On a free day in Berlin in 2009, composer Christopher Fox paid a visit to the German Resistance Memorial Centre and encountered, at the bottom of the stairs, a picture of his aunt. Elisabeth von Thadden was an educator and active figure in the Solf Circle, a collection of German intellectuals critical of the Nazi regime. The group was infiltrated by a Gestapo spy, and with only 10 months of the war remaining, Elisabeth was executed for conspiring to commit treason.
Widerstehen, which received its UK premiere at the Huddersfield contemporary music festival, is a chamber piece in which Fox evokes his aunt’s final day in prison. The composer describes it as “a documentary in eight scenes”, though it more closely resembles a dramatic cantata in which Fox attempts to find artistic salvation for this harrowing aspect of his family’s history.
The key to it all is Bach.
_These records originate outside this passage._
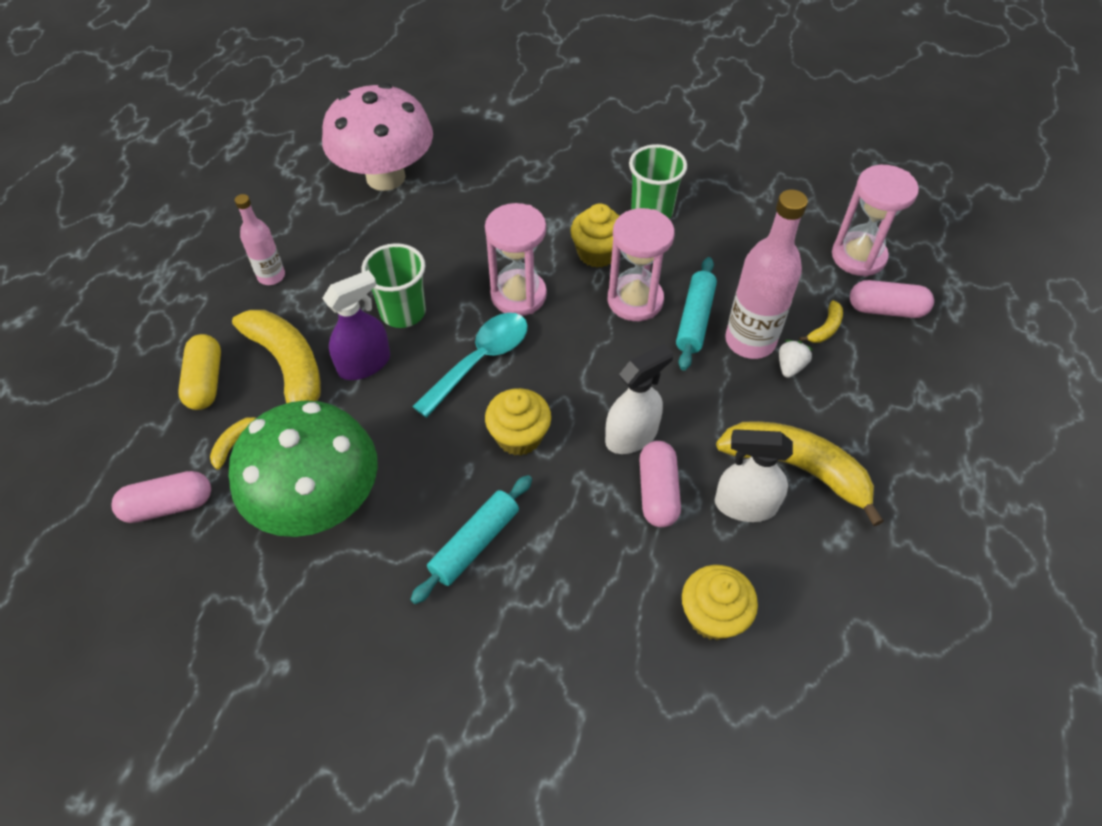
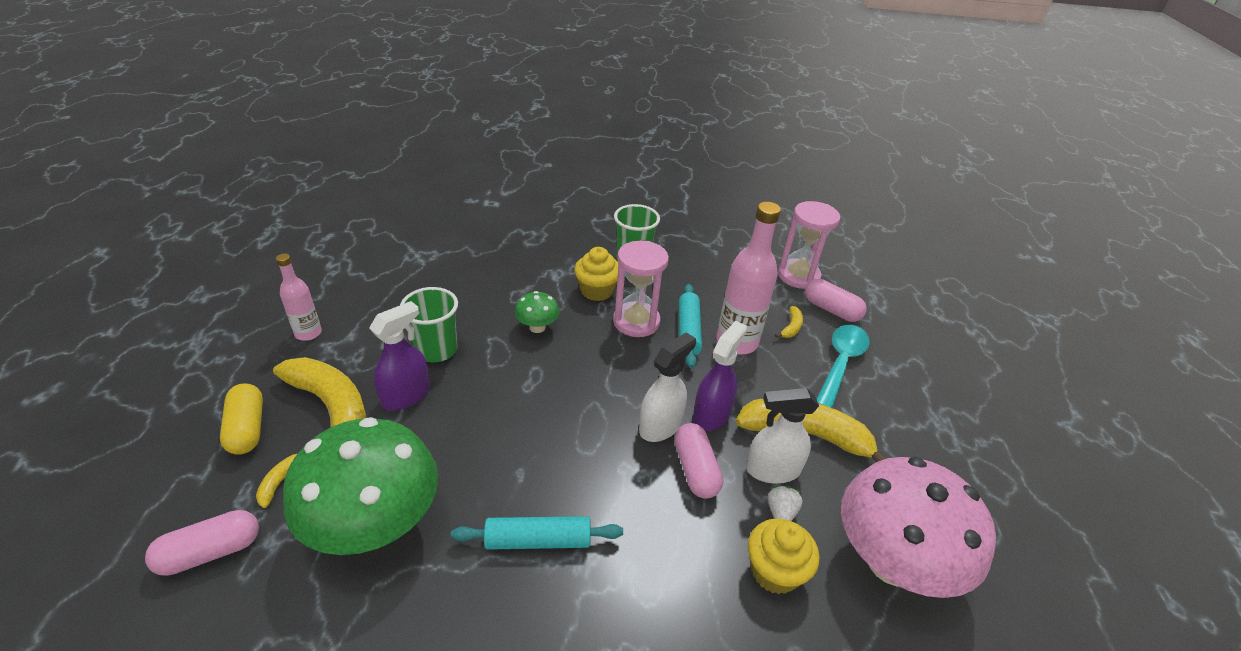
camera: 15 degrees left, 15 degrees down
pink mushroom [322,83,433,191] -> pink mushroom moved to [841,457,996,598]
turquoise rolling pin [410,475,532,604] -> turquoise rolling pin turned 60 degrees clockwise [451,516,623,550]
turquoise spoon [412,313,528,418] -> turquoise spoon moved to [817,325,870,408]
pink hourglass [485,203,547,316] -> green mushroom [515,291,559,333]
yellow cupcake [485,388,551,456] -> none
white strawberry [779,340,813,378] -> white strawberry moved to [768,486,803,521]
pink capsule [850,280,934,318] -> pink capsule turned 45 degrees clockwise [805,279,867,322]
none -> purple spray bottle [693,321,747,431]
Fox discovered that his aunt was accompanied in her final hours by a prison official, with whom she sang hymns for comfort. In the manner of a Bach cantata, the piece develops as a turbulent dialogue concluding in a chorale, in this case O Haupt Voll Blut und Wunden, most familiar from its use in the St Matthew Passion. Yet the Lutheran concept of solace in death is undermined by Fox’s sceptical reharmonisation, in which waves of confident counterpoint break down into something shifting, modal, and less certain.
Truike van der Poel characterised Elisabeth’s quiet voice of dissent in a thin, plaintive soprano and Daniela Mohr, in the spoken part of the prison official, embodied the conflict between expressing compassion and doing her job. Ensemble Recherche were an equal part of the drama, with flute and oboe d’amore adopting obligato roles, while the frenzied screaming of a Nazi show trial took the place of the turba choruses in this perfectly realised miniature passion.